*TANTANGAN A*
Tolong salin bagian teks tentang kunjungan sekolah, mulai dari kata-kata yang memuat "Kemudian saya ditunjukkan", dan berhenti setelah "menambahi cerita itu.".
*TANTANGAN B*
Ringkas paragraf dalam teks tentang kunjungan sekolah yang diawali "Saat saya datang, kelas tujuh" menjadi daftar poin yang memuat fakta utamanya.

Kemudian saya ditunjukkan kelas sandiwara boneka. Lagi lagi saya keliru. Kelas itu lebih mirip kelas membuat boneka. Anak anak diberikan clay untuk membuat boneka. Kemudian bergantian mereka menceritakan kisah boneka mereka. Misalnya: ada anak yang membuat kucing, lalu dia menceritakan kucing itu bintang menyusui, makannya ikan, biasanya punya anak lebih dari dua, dan seterusnya.. Kemudian boneka kain pun dikeluarkan. Bukan guru yang memainkan boneka. Anak-anak itu yang memainkan boneka bergantian. Satu orang melakukan sandiwara dan yang lain mengomentari atau menambahi cerita itu.

Saat saya datang, kelas tujuh dan delapan tengah menjalani kelas diluar, di pangkalan angkatan udara dekat sekolah. Mereka selama 3 hari menjalani pendidikan tentang aeronotika disana. Kerjasama sekolah dengan lembaga itu. Setelah hari terakhir, mereka akan mengadakan ujian lisan dan tertulis di lembaga itu. Mereka juga melakukan presentasi yang mereka lihat. Bagi yang lulus mendapat medali plastic berwarna emas dan perak. Saya sempat melihat medali dibagikan. Semua tersenyum dan bersemangat.

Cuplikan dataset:
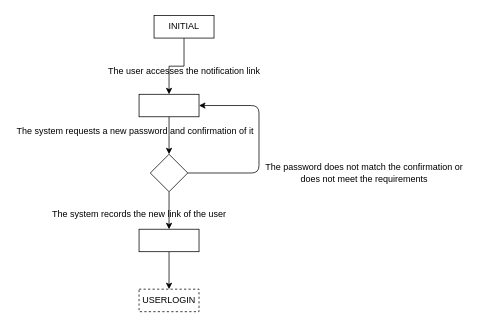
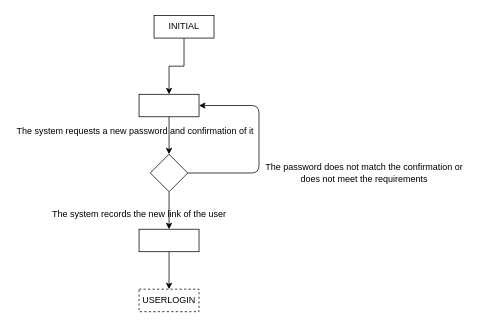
  <mxCell id="0" />
  <mxCell id="1" parent="0" />
  <mxCell id="2" value="" style="edgeStyle=orthogonalEdgeStyle;rounded=0;orthogonalLoop=1;jettySize=auto;html=1;" parent="1" source="3" target="5" edge="1"><mxGeometry relative="1" as="geometry" /></mxCell>
  <mxCell id="3" value="INITIAL" style="rounded=0;whiteSpace=wrap;html=1;" parent="1" vertex="1"><mxGeometry x="205" y="20" width="80" height="30" as="geometry" /></mxCell>
  <mxCell id="4" value="" style="edgeStyle=orthogonalEdgeStyle;rounded=0;orthogonalLoop=1;jettySize=auto;html=1;" parent="1" source="5" edge="1"><mxGeometry relative="1" as="geometry"><mxPoint x="225" y="205" as="targetPoint" /></mxGeometry></mxCell>
  <mxCell id="5" value="" style="rounded=0;whiteSpace=wrap;html=1;" parent="1" vertex="1"><mxGeometry x="185" y="125" width="80" height="30" as="geometry" /></mxCell>
- <mxCell id="6" value="The user accesses the notification link" style="text;html=1;align=center;verticalAlign=middle;resizable=0;points=[];autosize=1;" parent="1" vertex="1"><mxGeometry x="135" y="85" width="220" height="20" as="geometry" /></mxCell>
  <mxCell id="7" value="&lt;div&gt;The system requests a new password and confirmation of it&lt;/div&gt;" style="text;html=1;align=left;verticalAlign=middle;resizable=0;points=[];autosize=1;" parent="1" vertex="1"><mxGeometry x="20" y="165" width="330" height="20" as="geometry" /></mxCell>
  <mxCell id="8" value="" style="edgeStyle=orthogonalEdgeStyle;rounded=0;orthogonalLoop=1;jettySize=auto;html=1;" parent="1" source="9" target="13" edge="1"><mxGeometry relative="1" as="geometry" /></mxCell>
  <mxCell id="9" value="" style="rhombus;whiteSpace=wrap;html=1;" parent="1" vertex="1"><mxGeometry x="200" y="205" width="50" height="50" as="geometry" /></mxCell>
  <mxCell id="10" value="" style="endArrow=classic;html=1;exitX=1;exitY=0.5;exitDx=0;exitDy=0;" parent="1" source="9" target="5" edge="1"><mxGeometry width="50" height="50" relative="1" as="geometry"><mxPoint x="165" y="495" as="sourcePoint" /><mxPoint x="345" y="230" as="targetPoint" /><Array as="points"><mxPoint x="345" y="230" /><mxPoint x="345" y="140" /></Array></mxGeometry></mxCell>
  <mxCell id="11" value="&lt;div&gt;The password does not match the confirmation or&lt;/div&gt;&lt;div&gt;does not meet the requirements&lt;/div&gt;" style="text;html=1;align=center;verticalAlign=middle;resizable=0;points=[];autosize=1;" parent="1" vertex="1"><mxGeometry x="345" y="215" width="280" height="30" as="geometry" /></mxCell>
  <mxCell id="12" value="" style="edgeStyle=orthogonalEdgeStyle;rounded=0;orthogonalLoop=1;jettySize=auto;html=1;" parent="1" source="13" target="15" edge="1"><mxGeometry relative="1" as="geometry" /></mxCell>
  <mxCell id="13" value="" style="rounded=0;whiteSpace=wrap;html=1;" parent="1" vertex="1"><mxGeometry x="185" y="305" width="80" height="30" as="geometry" /></mxCell>
  <mxCell id="14" value="The system records the new link of the user" style="text;html=1;align=center;verticalAlign=middle;resizable=0;points=[];autosize=1;" parent="1" vertex="1"><mxGeometry x="45" y="275" width="280" height="20" as="geometry" /></mxCell>
  <mxCell id="15" value="USERLOGIN" style="rounded=0;whiteSpace=wrap;html=1;dashed=1;" parent="1" vertex="1"><mxGeometry x="185" y="385" width="80" height="30" as="geometry" /></mxCell>
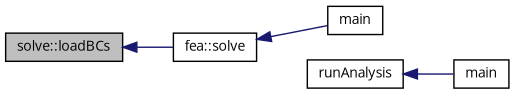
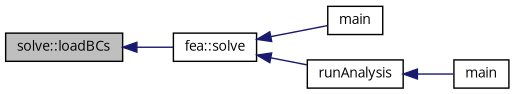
  digraph {
    fontname="Open Sans"
    rankdir=LR
    node [color=black fillcolor=white fontname="Open Sans" fontsize=10 shape=record style=filled]
    edge [color=midnightblue dir=back fontname="Open Sans" fontsize=10 labelfontname=Helvetica labelfontsize=10 style=solid]
    n1 [fillcolor=grey75 fontcolor=black height=0.2 label="solve::loadBCs" width=0.4]
    n2 [height=0.2 label="fea::solve" width=0.4]
    n3 [height=0.2 label=main width=0.4]
    n4 [height=0.2 label=runAnalysis width=0.4]
    n5 [height=0.2 label=main width=0.4]
    n1 -> n2
    n2 -> n3
+   n2 -> n4
    n4 -> n5
  }
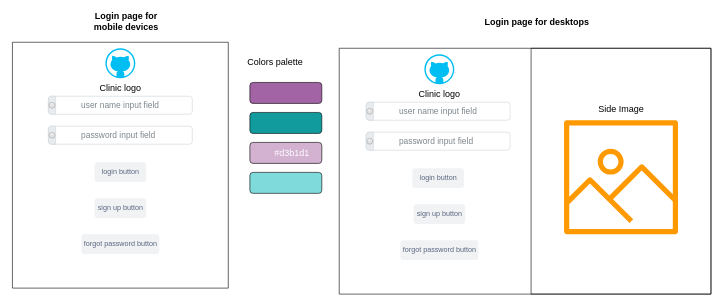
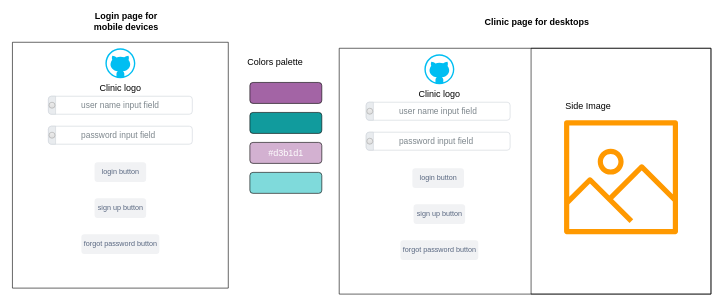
  <mxCell id="0" />
  <mxCell id="1" parent="0" />
- <mxCell id="2" value="Login page for desktops" style="text;html=1;strokeColor=none;fillColor=none;align=center;verticalAlign=middle;whiteSpace=wrap;rounded=0;shadow=0;glass=0;sketch=0;fontStyle=1;fontSize=15;" vertex="1" parent="1"><mxGeometry x="775" y="20" width="240" height="30" as="geometry" /></mxCell>
+ <mxCell id="2" value="Clinic page for desktops" style="text;html=1;strokeColor=none;fillColor=none;align=center;verticalAlign=middle;whiteSpace=wrap;rounded=0;shadow=0;glass=0;sketch=0;fontStyle=1;fontSize=15;" vertex="1" parent="1"><mxGeometry x="775" y="20" width="240" height="30" as="geometry" /></mxCell>
  <mxCell id="3" value="Login page for mobile devices" style="text;html=1;strokeColor=none;fillColor=none;align=center;verticalAlign=middle;whiteSpace=wrap;rounded=0;shadow=0;glass=0;sketch=0;fontStyle=1;fontSize=15;" vertex="1" parent="1"><mxGeometry x="140" y="20" width="140" height="30" as="geometry" /></mxCell>
  <mxCell id="4" value="" style="swimlane;startSize=0;rounded=0;shadow=0;glass=0;sketch=0;fontSize=15;fillColor=none;gradientColor=none;" vertex="1" parent="1"><mxGeometry x="20" y="70" width="360" height="410" as="geometry" /></mxCell>
  <mxCell id="5" value="user name input field" style="html=1;shadow=0;dashed=0;shape=mxgraph.bootstrap.rrect;rSize=5;strokeColor=#CED4DA;html=1;whiteSpace=wrap;fillColor=#FFFFFF;fontColor=#7D868C;align=left;spacing=15;spacingLeft=40;fontSize=14;rounded=0;glass=0;sketch=0;" vertex="1" parent="4"><mxGeometry x="60" y="90" width="240" height="30" as="geometry" /></mxCell>
  <mxCell id="6" value="" style="html=1;shadow=0;dashed=0;shape=mxgraph.bootstrap.leftButton;strokeColor=inherit;gradientColor=inherit;fontColor=inherit;fillColor=#E9ECEF;rSize=5;perimeter=none;whiteSpace=wrap;resizeHeight=1;fontSize=14;rounded=0;glass=0;sketch=0;" vertex="1" parent="5"><mxGeometry width="12" height="30" as="geometry" /></mxCell>
  <mxCell id="7" value="" style="html=1;shadow=0;dashed=0;shape=mxgraph.bootstrap.radioButton2;labelPosition=right;verticalLabelPosition=middle;align=left;verticalAlign=middle;gradientColor=#DEDEDE;fillColor=#EDEDED;strokeColor=#A6A6A6;checked=0;spacing=5;checkedFill=#0085FC;checkedStroke=#ffffff;rounded=0;glass=0;sketch=0;fontSize=15;" vertex="1" parent="6"><mxGeometry x="0.5" y="0.5" width="10" height="10" relative="1" as="geometry"><mxPoint x="-5" y="-5" as="offset" /></mxGeometry></mxCell>
  <mxCell id="8" value="password input field" style="html=1;shadow=0;dashed=0;shape=mxgraph.bootstrap.rrect;rSize=5;strokeColor=#CED4DA;html=1;whiteSpace=wrap;fillColor=#FFFFFF;fontColor=#7D868C;align=left;spacing=15;spacingLeft=40;fontSize=14;rounded=0;glass=0;sketch=0;" vertex="1" parent="4"><mxGeometry x="60" y="140" width="240" height="30" as="geometry" /></mxCell>
  <mxCell id="9" value="" style="html=1;shadow=0;dashed=0;shape=mxgraph.bootstrap.leftButton;strokeColor=inherit;gradientColor=inherit;fontColor=inherit;fillColor=#E9ECEF;rSize=5;perimeter=none;whiteSpace=wrap;resizeHeight=1;fontSize=14;rounded=0;glass=0;sketch=0;" vertex="1" parent="8"><mxGeometry width="12" height="30" as="geometry" /></mxCell>
  <mxCell id="10" value="" style="html=1;shadow=0;dashed=0;shape=mxgraph.bootstrap.radioButton2;labelPosition=right;verticalLabelPosition=middle;align=left;verticalAlign=middle;gradientColor=#DEDEDE;fillColor=#EDEDED;strokeColor=#A6A6A6;checked=0;spacing=5;checkedFill=#0085FC;checkedStroke=#ffffff;rounded=0;glass=0;sketch=0;fontSize=15;" vertex="1" parent="9"><mxGeometry x="0.5" y="0.5" width="10" height="10" relative="1" as="geometry"><mxPoint x="-5" y="-5" as="offset" /></mxGeometry></mxCell>
  <mxCell id="11" value="login button" style="rounded=1;fillColor=#F1F2F4;strokeColor=none;html=1;fontColor=#596780;align=center;verticalAlign=middle;fontStyle=0;fontSize=12;sketch=0;shadow=0;glass=0;" vertex="1" parent="4"><mxGeometry x="137" y="200" width="86" height="33" as="geometry" /></mxCell>
  <mxCell id="12" value="sign up button" style="rounded=1;fillColor=#F1F2F4;strokeColor=none;html=1;fontColor=#596780;align=center;verticalAlign=middle;fontStyle=0;fontSize=12;sketch=0;shadow=0;glass=0;" vertex="1" parent="4"><mxGeometry x="137" y="260" width="86" height="33" as="geometry" /></mxCell>
  <mxCell id="13" value="forgot password button" style="rounded=1;fillColor=#F1F2F4;strokeColor=none;html=1;fontColor=#596780;align=center;verticalAlign=middle;fontStyle=0;fontSize=12;sketch=0;shadow=0;glass=0;" vertex="1" parent="4"><mxGeometry x="115" y="320" width="130" height="33" as="geometry" /></mxCell>
  <mxCell id="14" value="Clinic logo" style="verticalLabelPosition=bottom;html=1;verticalAlign=top;align=center;strokeColor=none;fillColor=#00BEF2;shape=mxgraph.azure.github_code;pointerEvents=1;rounded=0;shadow=0;glass=0;sketch=0;fontSize=15;" vertex="1" parent="4"><mxGeometry x="155" y="10" width="50" height="50" as="geometry" /></mxCell>
  <mxCell id="15" value="" style="swimlane;startSize=0;rounded=0;shadow=0;glass=0;sketch=0;fontSize=15;fillColor=none;gradientColor=none;" vertex="1" parent="1"><mxGeometry x="565" y="80" width="620" height="410" as="geometry" /></mxCell>
  <mxCell id="16" value="" style="swimlane;startSize=0;rounded=0;shadow=0;glass=0;sketch=0;fontSize=15;fillColor=none;gradientColor=none;" vertex="1" parent="15"><mxGeometry x="320" width="300" height="410" as="geometry" /></mxCell>
  <mxCell id="17" value="" style="sketch=0;outlineConnect=0;fontColor=#232F3E;gradientColor=none;fillColor=#FF9900;strokeColor=none;dashed=0;verticalLabelPosition=bottom;verticalAlign=top;align=center;html=1;fontSize=12;fontStyle=0;aspect=fixed;pointerEvents=1;shape=mxgraph.aws4.container_registry_image;rounded=0;shadow=0;glass=0;" vertex="1" parent="16"><mxGeometry x="55" y="120" width="190" height="190" as="geometry" /></mxCell>
- <mxCell id="18" value="Side Image" style="text;html=1;align=center;verticalAlign=middle;resizable=0;points=[];autosize=1;strokeColor=none;fillColor=none;fontSize=15;" vertex="1" parent="16"><mxGeometry x="105" y="90" width="90" height="20" as="geometry" /></mxCell>
+ <mxCell id="18" value="Side Image" style="text;html=1;align=center;verticalAlign=middle;resizable=0;points=[];autosize=1;strokeColor=none;fillColor=none;fontSize=15;" vertex="1" parent="16"><mxGeometry x="50" y="85" width="90" height="20" as="geometry" /></mxCell>
  <mxCell id="19" value="user name input field" style="html=1;shadow=0;dashed=0;shape=mxgraph.bootstrap.rrect;rSize=5;strokeColor=#CED4DA;html=1;whiteSpace=wrap;fillColor=#FFFFFF;fontColor=#7D868C;align=left;spacing=15;spacingLeft=40;fontSize=14;rounded=0;glass=0;sketch=0;" vertex="1" parent="15"><mxGeometry x="45" y="90" width="240" height="30" as="geometry" /></mxCell>
  <mxCell id="20" value="" style="html=1;shadow=0;dashed=0;shape=mxgraph.bootstrap.leftButton;strokeColor=inherit;gradientColor=inherit;fontColor=inherit;fillColor=#E9ECEF;rSize=5;perimeter=none;whiteSpace=wrap;resizeHeight=1;fontSize=14;rounded=0;glass=0;sketch=0;" vertex="1" parent="19"><mxGeometry width="12" height="30" as="geometry" /></mxCell>
  <mxCell id="21" value="" style="html=1;shadow=0;dashed=0;shape=mxgraph.bootstrap.radioButton2;labelPosition=right;verticalLabelPosition=middle;align=left;verticalAlign=middle;gradientColor=#DEDEDE;fillColor=#EDEDED;strokeColor=#A6A6A6;checked=0;spacing=5;checkedFill=#0085FC;checkedStroke=#ffffff;rounded=0;glass=0;sketch=0;fontSize=15;" vertex="1" parent="20"><mxGeometry x="0.5" y="0.5" width="10" height="10" relative="1" as="geometry"><mxPoint x="-5" y="-5" as="offset" /></mxGeometry></mxCell>
  <mxCell id="22" value="password input field" style="html=1;shadow=0;dashed=0;shape=mxgraph.bootstrap.rrect;rSize=5;strokeColor=#CED4DA;html=1;whiteSpace=wrap;fillColor=#FFFFFF;fontColor=#7D868C;align=left;spacing=15;spacingLeft=40;fontSize=14;rounded=0;glass=0;sketch=0;" vertex="1" parent="15"><mxGeometry x="45" y="140" width="240" height="30" as="geometry" /></mxCell>
  <mxCell id="23" value="" style="html=1;shadow=0;dashed=0;shape=mxgraph.bootstrap.leftButton;strokeColor=inherit;gradientColor=inherit;fontColor=inherit;fillColor=#E9ECEF;rSize=5;perimeter=none;whiteSpace=wrap;resizeHeight=1;fontSize=14;rounded=0;glass=0;sketch=0;" vertex="1" parent="22"><mxGeometry width="12" height="30" as="geometry" /></mxCell>
  <mxCell id="24" value="" style="html=1;shadow=0;dashed=0;shape=mxgraph.bootstrap.radioButton2;labelPosition=right;verticalLabelPosition=middle;align=left;verticalAlign=middle;gradientColor=#DEDEDE;fillColor=#EDEDED;strokeColor=#A6A6A6;checked=0;spacing=5;checkedFill=#0085FC;checkedStroke=#ffffff;rounded=0;glass=0;sketch=0;fontSize=15;" vertex="1" parent="23"><mxGeometry x="0.5" y="0.5" width="10" height="10" relative="1" as="geometry"><mxPoint x="-5" y="-5" as="offset" /></mxGeometry></mxCell>
  <mxCell id="25" value="login button" style="rounded=1;fillColor=#F1F2F4;strokeColor=none;html=1;fontColor=#596780;align=center;verticalAlign=middle;fontStyle=0;fontSize=12;sketch=0;shadow=0;glass=0;" vertex="1" parent="15"><mxGeometry x="122" y="200" width="86" height="33" as="geometry" /></mxCell>
  <mxCell id="26" value="sign up button" style="rounded=1;fillColor=#F1F2F4;strokeColor=none;html=1;fontColor=#596780;align=center;verticalAlign=middle;fontStyle=0;fontSize=12;sketch=0;shadow=0;glass=0;" vertex="1" parent="15"><mxGeometry x="124" y="260" width="86" height="33" as="geometry" /></mxCell>
  <mxCell id="27" value="forgot password button" style="rounded=1;fillColor=#F1F2F4;strokeColor=none;html=1;fontColor=#596780;align=center;verticalAlign=middle;fontStyle=0;fontSize=12;sketch=0;shadow=0;glass=0;" vertex="1" parent="15"><mxGeometry x="102" y="320" width="130" height="33" as="geometry" /></mxCell>
  <mxCell id="28" value="Clinic logo" style="verticalLabelPosition=bottom;html=1;verticalAlign=top;align=center;strokeColor=none;fillColor=#00BEF2;shape=mxgraph.azure.github_code;pointerEvents=1;rounded=0;shadow=0;glass=0;sketch=0;fontSize=15;" vertex="1" parent="15"><mxGeometry x="142" y="10" width="50" height="50" as="geometry" /></mxCell>
  <mxCell id="29" value="Colors palette" style="text;html=1;strokeColor=none;fillColor=none;align=center;verticalAlign=middle;whiteSpace=wrap;rounded=0;shadow=0;glass=0;sketch=0;fontSize=15;" vertex="1" parent="1"><mxGeometry x="406" y="77" width="105" height="50" as="geometry" /></mxCell>
  <mxCell id="30" value="" style="rounded=1;whiteSpace=wrap;html=1;shadow=0;glass=0;sketch=0;fontSize=15;fontColor=#FFFFFF;fillColor=#A364A5;gradientColor=none;" vertex="1" parent="1"><mxGeometry x="416" y="137" width="120" height="35" as="geometry" /></mxCell>
  <mxCell id="31" value="" style="rounded=1;whiteSpace=wrap;html=1;shadow=0;glass=0;sketch=0;fontSize=15;fontColor=#FFFFFF;fillColor=#119B9D;gradientColor=none;" vertex="1" parent="1"><mxGeometry x="416" y="187" width="120" height="35" as="geometry" /></mxCell>
  <mxCell id="32" value="" style="rounded=1;whiteSpace=wrap;html=1;shadow=0;glass=0;sketch=0;fontSize=15;fontColor=#FFFFFF;fillColor=#D3B1D1;gradientColor=none;" vertex="1" parent="1"><mxGeometry x="416" y="237" width="120" height="35" as="geometry" /></mxCell>
  <mxCell id="33" value="" style="rounded=1;whiteSpace=wrap;html=1;shadow=0;glass=0;sketch=0;fontSize=15;fontColor=#FFFFFF;fillColor=#7FDADB;gradientColor=none;" vertex="1" parent="1"><mxGeometry x="416" y="287" width="120" height="35" as="geometry" /></mxCell>
- <mxCell id="34" value="#d3b1d1" style="text;html=1;align=center;verticalAlign=middle;resizable=0;points=[];autosize=1;fontSize=15;fontColor=#FFFFFF;rounded=0;" vertex="1" parent="1"><mxGeometry x="451" y="244.5" width="70" height="20" as="geometry" /></mxCell>
+ <mxCell id="34" value="#d3b1d1" style="text;html=1;align=center;verticalAlign=middle;resizable=0;points=[];autosize=1;fontSize=15;fontColor=#FFFFFF;rounded=0;" vertex="1" parent="1"><mxGeometry x="441" y="244.5" width="70" height="20" as="geometry" /></mxCell>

*HASIL A*
Kemudian saya ditunjukkan kelas sandiwara boneka. Lagi lagi saya keliru. Kelas itu lebih mirip kelas membuat boneka. Anak anak diberikan clay untuk membuat boneka. Kemudian bergantian mereka menceritakan kisah boneka mereka. Misalnya: ada anak yang membuat kucing, lalu dia menceritakan kucing itu bintang menyusui, makannya ikan, biasanya punya anak lebih dari dua, dan seterusnya.. Kemudian boneka kain pun dikeluarkan. Bukan guru yang memainkan boneka. Anak-anak itu yang memainkan boneka bergantian. Satu orang melakukan sandiwara dan yang lain mengomentari atau menambahi cerita itu.

*HASIL B*
- Kelas tujuh dan delapan sedang menjalani kelas di luar, di pangkalan angkatan udara dekat sekolah.
- Selama 3 hari mereka mendapat pendidikan tentang aeronotika di sana, berkat kerja sama sekolah dengan lembaga itu.
- Setelah hari terakhir, mereka mengikuti ujian lisan dan tertulis di lembaga itu serta mempresentasikan apa yang mereka lihat.
- Yang lulus mendapat medali plastik berwarna emas dan perak.
- Saat medali dibagikan, semua tersenyum dan bersemangat.